Is lots of schedules running at once a problem?

by Philip Mansfield · in Torque Game Builder · 01/08/2006 (2:05 pm) · 5 replies

In my game I have 40 enemies on screen at the start. I want them all to fire at the player using a schedule to control the timing. A counter will be used to limit the number of bullets on screen at once.

At the moment I'm just using a single schedule so it looks the enemies are all taking turns at shooting rather than just deciding to do it on their own.

My thoughts are to use a schedule for each enemy, and then if the number of enemy bullets on screen is less than the max number allowed, the enemy can fire.

A quick search for running multiple schedules turned up an AI bot resource for TGE in which it was mentioned that schedule is lightweight, and running a couple of hundred at them at once wouldn't really impact performance. Although I don't want to run that many, being able to run upto 100 (2 per enemy, plus a few for other game related things) would make my game much more interesting.

I don't want to go through the pain of coding in a load of schedule events and then have to rip them out if my system falls on its knees. If anyone has tinkered with running loads of schedules at once, I'd be interested to hear about the results.

#1
01/08/2006 (2:09 pm)
It's not the schedules that would hurt performance so much as happens in the callback/script that gets actioned when the schedule is triggered.

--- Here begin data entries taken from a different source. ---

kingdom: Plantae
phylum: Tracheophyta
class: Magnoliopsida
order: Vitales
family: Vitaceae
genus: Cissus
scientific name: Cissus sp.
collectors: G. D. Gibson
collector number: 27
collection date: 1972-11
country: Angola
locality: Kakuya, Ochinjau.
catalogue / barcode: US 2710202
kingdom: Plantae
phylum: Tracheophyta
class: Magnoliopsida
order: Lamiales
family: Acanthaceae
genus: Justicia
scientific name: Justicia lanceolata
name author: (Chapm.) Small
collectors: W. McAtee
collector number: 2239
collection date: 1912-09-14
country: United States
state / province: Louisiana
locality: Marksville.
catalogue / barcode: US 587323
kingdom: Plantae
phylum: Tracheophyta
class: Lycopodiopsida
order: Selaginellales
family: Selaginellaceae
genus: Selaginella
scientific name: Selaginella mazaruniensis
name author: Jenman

The best way to test the performance characteristics is to simply get the stock T2D SDK and setup a simple test-script that creates hundreds of them all staggered in time. Try to keep a specific number running at all times but make the function they call bare apart from a reschedule.

This would be a good prototype to run on the lower-end spec you expect to run at.

- Melv.
#2
01/08/2006 (2:36 pm)
Quote:It's not the schedules that would hurt performance
That sounds promising, so on the face of it, the idea is a goer.
Quote:so much as happens in the callback/script that gets actioned when the schedule is triggered.
Yeah, I figured that. When each one triggers it will check to see if the max number of enemy bullets are already on screen, and if not, call the function to fire one. It will then reschedule itself. So it's only going to be doing a relatively small amount of work.

Looks like I'm really going to have to get hold of a low spec machine for testing. What's the wife going to say when I turn with yet *another* PC?? :)
#3
01/09/2006 (12:14 am)
Wives pretend they don't like miscellaneous electronic junk and computers around the house but they secretly do really. In-fact, the more the better. Or at least, that's what the devil on my shoulder keeps telling me. ;)

- Melv.
#4
01/10/2006 (11:06 am)
Little theory behind schedules:

All a schedule does is to post an Event to occur at a future simulation time...there is no per tick/frame overhead or anything for each of the scheduled events, other than checking the event queue itself to see if any have matured.
#5
01/10/2006 (12:18 pm)
That's good to hear :) I shall have a bash at adding schedules to each of my enemies and see how I get on.